▶ Problems to work on:
[A] According to the interview text, where did Kristine Fonacier spend 18 months doing volunteer work?
[B] Reproduce the interview text between "Check out your" and "in the world.", inclusive.

▶ Exercise text:
########################################
Check out your fellow readers the Introductions Thread — and take a minute to introduce yourself.
A lot of you tell stories, or aspire to, so I thought this week was an excellent time to feature a storyteller who’s made some unconventional choices to keep growing in her career. Kristine Fonacier is a seasoned editor who has helped countless writers get their stories into shape, including mine.
I wasn’t planning to have two Filipino creators in a row but don’t worry, we’re making our way through the region. The editorial calendar is a fun game of Diversity Jenga that reflects us and where we are in the world.
Timi
INTERVIEW: Swapping rock-and-roll journalism for volunteer work to recalibrate a writing career
Journalist and editor Kristine Fonacier launched her writing career in the golden age of magazines, and freelancing as a music journalist quickly took off. Ten years in, she found herself questioning her work’s relevance.
“I was doing rock-and-roll journalism. After your hundredth party, you begin to wonder if you’re really contributing anything to society.”
This triggered a career recalibration that included 18 months of volunteer work in Guyana, an experience that informed her decisions when she came back to the publishing world and went on to build a body of work covering business, politics, culture, and travel.
As editor-in-chief of Esquire Philippines (the first female editor in the title’s 80-year history), Kristine led an editorial shift that placed fully-clothed middle-aged women on the cover and called out misogyny in its pages. She helped the country’s youngest billionaire write his first book. Then out of a desire to tell travel stories about the Philippines that were not listicles about white-sand beaches, she co-founded Grid Magazine, an independent title still running today. She is currently editor-in-chief of travel title Smile Magazine.
In this interview, Kristine spells out the traits that helped her build a versatile writing career, how to turn a passion project into a sustainable business, and why she looks for attitude over talent when hiring writers.
Listen to Kristine tell her story in her own words 🎧
Here are some highlights:
1. Show up like a professional from day one
When she started out, Kristine set a personal rule: she said yes to every assignment. “I said to myself, just keep doing the work. Turn things in on time, turn in a lot of things on time, and be unassailable, go the extra mile, do the extra research.”
This part of the job was not about being a talented wordsmith (although she is). It was about developing curiosity. “You have to be interested in everybody's story. This speaks to the kind of person you are, not just to the kind of writer you are.”
It meant doing things as simple as showing up without knowing if there was a guaranteed story. “Sometimes it's going to be interviews with people you don't want to do right now. But you really never know where that's going to lead. Some of the best stories I’ve ever had come from connections made years before.”
Showing up also helps cultivate access, an edge that has allowed Kristine to find original stories, whether it’s an inside look at the over-the-top lifestyle of a provincial governor or clocking new freediving records with the Sama fisherfolk, an indigenous community in the southern Philippines wary of outsiders.
########################################
▶ Extracted entries:
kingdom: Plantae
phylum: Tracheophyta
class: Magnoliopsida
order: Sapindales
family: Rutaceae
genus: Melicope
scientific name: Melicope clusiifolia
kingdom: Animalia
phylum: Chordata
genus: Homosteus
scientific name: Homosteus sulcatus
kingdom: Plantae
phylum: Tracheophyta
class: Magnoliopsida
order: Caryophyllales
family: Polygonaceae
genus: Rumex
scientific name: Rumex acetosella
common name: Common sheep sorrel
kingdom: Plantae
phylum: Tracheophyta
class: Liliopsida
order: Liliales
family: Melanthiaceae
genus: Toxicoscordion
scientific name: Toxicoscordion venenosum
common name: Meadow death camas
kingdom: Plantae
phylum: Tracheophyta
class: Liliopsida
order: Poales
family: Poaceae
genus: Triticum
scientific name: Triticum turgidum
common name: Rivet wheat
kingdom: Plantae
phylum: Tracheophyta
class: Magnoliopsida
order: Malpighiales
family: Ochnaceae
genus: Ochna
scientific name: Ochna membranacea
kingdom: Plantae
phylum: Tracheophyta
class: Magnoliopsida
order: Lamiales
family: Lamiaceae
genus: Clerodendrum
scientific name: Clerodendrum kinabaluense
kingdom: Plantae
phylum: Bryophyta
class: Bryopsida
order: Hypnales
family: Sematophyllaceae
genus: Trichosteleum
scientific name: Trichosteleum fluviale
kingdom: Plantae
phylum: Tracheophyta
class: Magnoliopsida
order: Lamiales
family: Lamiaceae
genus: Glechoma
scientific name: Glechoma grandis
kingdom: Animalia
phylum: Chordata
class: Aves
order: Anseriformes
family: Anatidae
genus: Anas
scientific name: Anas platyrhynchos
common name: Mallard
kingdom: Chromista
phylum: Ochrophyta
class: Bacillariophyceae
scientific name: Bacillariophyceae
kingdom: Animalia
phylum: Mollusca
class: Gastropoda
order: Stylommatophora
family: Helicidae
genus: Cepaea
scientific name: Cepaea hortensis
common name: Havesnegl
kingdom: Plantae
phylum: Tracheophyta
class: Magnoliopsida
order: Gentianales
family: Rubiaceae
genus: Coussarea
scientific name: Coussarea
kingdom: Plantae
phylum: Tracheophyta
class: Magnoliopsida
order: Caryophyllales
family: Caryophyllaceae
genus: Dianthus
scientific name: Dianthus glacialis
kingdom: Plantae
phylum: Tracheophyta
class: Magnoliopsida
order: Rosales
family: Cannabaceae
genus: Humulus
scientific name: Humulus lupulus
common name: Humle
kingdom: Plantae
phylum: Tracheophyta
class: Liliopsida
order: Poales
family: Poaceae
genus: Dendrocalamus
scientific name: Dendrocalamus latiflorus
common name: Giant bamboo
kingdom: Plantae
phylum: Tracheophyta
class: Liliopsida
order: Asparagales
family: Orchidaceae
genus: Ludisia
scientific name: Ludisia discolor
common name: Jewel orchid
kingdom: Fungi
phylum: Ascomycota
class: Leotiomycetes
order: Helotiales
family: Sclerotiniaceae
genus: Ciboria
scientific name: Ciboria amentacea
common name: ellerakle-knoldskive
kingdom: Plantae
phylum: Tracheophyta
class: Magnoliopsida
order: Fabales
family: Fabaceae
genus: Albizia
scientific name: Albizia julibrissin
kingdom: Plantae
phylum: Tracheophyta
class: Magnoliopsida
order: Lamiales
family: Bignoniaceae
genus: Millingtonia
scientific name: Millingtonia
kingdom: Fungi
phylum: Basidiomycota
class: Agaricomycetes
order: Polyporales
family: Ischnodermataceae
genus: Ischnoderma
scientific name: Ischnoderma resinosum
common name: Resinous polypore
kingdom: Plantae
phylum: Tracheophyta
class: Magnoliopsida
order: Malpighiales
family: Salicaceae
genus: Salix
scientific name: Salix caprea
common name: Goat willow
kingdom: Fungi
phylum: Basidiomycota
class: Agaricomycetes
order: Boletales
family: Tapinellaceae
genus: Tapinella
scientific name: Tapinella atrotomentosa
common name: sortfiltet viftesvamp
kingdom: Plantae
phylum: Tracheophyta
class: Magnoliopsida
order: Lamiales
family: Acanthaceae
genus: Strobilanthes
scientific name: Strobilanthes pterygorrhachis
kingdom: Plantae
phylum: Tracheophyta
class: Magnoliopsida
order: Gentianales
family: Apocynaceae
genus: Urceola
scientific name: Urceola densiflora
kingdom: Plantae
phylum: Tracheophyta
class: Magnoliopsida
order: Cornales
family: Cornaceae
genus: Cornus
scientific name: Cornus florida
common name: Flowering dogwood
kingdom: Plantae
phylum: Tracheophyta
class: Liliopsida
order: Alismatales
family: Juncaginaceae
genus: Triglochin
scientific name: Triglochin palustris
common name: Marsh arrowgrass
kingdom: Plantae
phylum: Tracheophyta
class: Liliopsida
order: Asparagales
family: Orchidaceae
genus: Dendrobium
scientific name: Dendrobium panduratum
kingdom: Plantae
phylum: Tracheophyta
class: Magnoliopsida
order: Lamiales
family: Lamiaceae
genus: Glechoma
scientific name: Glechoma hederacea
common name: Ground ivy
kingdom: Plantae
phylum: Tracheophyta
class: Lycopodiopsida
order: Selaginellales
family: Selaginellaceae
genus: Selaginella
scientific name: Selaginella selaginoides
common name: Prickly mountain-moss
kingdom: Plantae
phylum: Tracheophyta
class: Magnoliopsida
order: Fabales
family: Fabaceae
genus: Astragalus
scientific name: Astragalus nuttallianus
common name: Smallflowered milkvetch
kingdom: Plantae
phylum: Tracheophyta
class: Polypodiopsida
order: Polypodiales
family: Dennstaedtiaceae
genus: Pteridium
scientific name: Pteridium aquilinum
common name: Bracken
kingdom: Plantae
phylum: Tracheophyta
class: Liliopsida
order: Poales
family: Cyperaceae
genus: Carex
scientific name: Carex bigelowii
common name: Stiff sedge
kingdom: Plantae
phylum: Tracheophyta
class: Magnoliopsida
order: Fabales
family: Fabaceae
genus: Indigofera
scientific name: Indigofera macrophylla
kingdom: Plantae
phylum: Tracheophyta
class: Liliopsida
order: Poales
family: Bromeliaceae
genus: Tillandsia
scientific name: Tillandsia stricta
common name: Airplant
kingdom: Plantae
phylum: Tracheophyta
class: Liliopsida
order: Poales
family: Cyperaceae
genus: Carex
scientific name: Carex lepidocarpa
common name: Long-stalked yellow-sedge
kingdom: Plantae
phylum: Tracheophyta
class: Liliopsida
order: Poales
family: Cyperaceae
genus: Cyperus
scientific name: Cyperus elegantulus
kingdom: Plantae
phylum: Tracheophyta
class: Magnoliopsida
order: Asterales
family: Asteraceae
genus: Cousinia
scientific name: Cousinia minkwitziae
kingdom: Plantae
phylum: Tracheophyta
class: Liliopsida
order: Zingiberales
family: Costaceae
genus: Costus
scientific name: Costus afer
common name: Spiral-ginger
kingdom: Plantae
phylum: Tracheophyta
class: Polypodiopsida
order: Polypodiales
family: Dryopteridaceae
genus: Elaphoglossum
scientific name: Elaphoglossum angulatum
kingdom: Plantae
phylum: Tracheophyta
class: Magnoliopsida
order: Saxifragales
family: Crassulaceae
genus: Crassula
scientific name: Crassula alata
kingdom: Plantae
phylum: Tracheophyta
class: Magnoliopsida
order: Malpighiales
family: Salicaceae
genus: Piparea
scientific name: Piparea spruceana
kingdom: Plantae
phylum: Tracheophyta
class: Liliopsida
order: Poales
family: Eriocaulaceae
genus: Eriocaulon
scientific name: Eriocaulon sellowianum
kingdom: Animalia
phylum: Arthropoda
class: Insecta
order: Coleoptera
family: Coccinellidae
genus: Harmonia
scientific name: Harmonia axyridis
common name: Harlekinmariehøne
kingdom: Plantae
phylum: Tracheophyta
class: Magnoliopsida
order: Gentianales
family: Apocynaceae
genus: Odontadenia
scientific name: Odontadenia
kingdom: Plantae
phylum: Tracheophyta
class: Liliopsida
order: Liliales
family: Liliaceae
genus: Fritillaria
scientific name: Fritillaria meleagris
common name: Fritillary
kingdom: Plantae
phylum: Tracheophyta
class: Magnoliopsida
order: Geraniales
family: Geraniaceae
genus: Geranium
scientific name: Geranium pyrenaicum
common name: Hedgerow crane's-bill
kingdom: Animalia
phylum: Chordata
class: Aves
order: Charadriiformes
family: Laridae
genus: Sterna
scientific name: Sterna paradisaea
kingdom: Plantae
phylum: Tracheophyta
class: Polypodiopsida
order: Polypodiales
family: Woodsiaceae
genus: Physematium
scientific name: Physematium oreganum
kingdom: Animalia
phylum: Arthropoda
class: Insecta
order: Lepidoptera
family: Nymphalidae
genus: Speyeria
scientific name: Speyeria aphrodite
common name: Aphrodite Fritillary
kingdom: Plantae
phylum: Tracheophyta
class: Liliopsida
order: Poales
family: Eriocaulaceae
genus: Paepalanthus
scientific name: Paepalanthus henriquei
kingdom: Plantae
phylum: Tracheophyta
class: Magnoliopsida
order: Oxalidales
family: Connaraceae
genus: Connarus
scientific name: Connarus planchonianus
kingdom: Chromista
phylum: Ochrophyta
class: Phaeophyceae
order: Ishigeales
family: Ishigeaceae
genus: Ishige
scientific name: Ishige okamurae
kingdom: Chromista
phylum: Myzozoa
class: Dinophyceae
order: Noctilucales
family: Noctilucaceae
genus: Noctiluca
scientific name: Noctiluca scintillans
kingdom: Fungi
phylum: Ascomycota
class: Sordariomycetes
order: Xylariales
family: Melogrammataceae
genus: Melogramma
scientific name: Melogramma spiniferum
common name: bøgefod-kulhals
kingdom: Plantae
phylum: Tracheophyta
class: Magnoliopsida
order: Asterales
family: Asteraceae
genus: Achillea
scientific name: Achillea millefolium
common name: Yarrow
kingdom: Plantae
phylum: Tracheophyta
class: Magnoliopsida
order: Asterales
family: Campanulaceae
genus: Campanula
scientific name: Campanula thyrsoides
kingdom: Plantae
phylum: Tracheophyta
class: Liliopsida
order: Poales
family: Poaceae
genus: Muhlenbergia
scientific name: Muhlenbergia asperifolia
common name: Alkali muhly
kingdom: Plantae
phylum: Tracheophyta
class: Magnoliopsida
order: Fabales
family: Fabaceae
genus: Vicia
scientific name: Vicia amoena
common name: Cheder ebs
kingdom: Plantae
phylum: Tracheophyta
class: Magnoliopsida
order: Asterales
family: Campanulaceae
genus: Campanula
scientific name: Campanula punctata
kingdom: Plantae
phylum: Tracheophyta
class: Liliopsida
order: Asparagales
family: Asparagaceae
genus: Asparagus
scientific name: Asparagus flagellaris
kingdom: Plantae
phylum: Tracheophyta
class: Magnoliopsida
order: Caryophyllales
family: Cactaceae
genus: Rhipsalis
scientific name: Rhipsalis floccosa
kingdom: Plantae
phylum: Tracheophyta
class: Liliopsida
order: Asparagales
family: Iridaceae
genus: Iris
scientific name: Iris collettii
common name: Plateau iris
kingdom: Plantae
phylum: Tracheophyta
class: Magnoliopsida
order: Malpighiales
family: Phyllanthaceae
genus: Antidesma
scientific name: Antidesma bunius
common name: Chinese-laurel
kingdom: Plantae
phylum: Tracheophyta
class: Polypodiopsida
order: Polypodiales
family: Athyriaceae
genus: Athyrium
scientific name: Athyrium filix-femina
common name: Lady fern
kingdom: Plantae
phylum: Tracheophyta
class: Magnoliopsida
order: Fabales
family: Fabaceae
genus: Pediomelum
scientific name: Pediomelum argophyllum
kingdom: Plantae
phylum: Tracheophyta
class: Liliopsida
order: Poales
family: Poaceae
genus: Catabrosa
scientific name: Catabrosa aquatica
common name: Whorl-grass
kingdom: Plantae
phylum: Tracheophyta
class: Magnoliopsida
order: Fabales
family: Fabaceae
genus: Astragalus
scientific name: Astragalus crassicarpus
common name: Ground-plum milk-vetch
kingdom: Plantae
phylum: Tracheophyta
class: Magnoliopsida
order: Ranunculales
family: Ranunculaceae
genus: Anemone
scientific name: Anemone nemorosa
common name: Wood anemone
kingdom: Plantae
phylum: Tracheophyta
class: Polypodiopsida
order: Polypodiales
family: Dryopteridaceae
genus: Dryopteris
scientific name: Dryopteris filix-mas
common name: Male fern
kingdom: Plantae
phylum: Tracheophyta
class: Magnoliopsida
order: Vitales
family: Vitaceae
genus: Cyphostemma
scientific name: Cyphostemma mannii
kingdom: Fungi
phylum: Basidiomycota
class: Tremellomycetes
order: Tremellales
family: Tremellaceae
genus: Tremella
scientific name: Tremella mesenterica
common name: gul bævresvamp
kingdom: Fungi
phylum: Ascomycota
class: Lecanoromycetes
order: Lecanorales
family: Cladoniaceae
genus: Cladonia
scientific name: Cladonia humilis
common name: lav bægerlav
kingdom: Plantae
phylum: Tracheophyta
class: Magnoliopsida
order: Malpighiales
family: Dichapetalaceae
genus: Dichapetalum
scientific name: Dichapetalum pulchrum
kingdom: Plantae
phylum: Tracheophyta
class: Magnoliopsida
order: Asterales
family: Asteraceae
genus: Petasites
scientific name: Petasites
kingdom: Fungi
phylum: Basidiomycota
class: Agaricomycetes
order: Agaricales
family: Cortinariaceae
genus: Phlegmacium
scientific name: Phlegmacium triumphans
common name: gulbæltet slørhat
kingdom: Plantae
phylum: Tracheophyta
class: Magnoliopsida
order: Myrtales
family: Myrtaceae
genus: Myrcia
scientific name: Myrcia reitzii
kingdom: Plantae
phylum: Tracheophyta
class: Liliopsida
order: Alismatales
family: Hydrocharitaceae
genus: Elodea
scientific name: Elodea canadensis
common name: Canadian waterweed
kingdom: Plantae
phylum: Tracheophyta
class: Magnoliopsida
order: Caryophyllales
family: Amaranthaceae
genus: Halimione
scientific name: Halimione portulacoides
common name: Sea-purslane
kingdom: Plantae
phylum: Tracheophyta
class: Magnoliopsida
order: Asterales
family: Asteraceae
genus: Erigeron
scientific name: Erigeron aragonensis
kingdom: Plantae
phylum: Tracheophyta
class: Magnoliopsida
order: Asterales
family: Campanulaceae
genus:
########################################
▶ Solved tasks:
[A] Guyana

[B]
Check out your fellow readers the Introductions Thread — and take a minute to introduce yourself.
A lot of you tell stories, or aspire to, so I thought this week was an excellent time to feature a storyteller who’s made some unconventional choices to keep growing in her career. Kristine Fonacier is a seasoned editor who has helped countless writers get their stories into shape, including mine.
I wasn’t planning to have two Filipino creators in a row but don’t worry, we’re making our way through the region. The editorial calendar is a fun game of Diversity Jenga that reflects us and where we are in the world.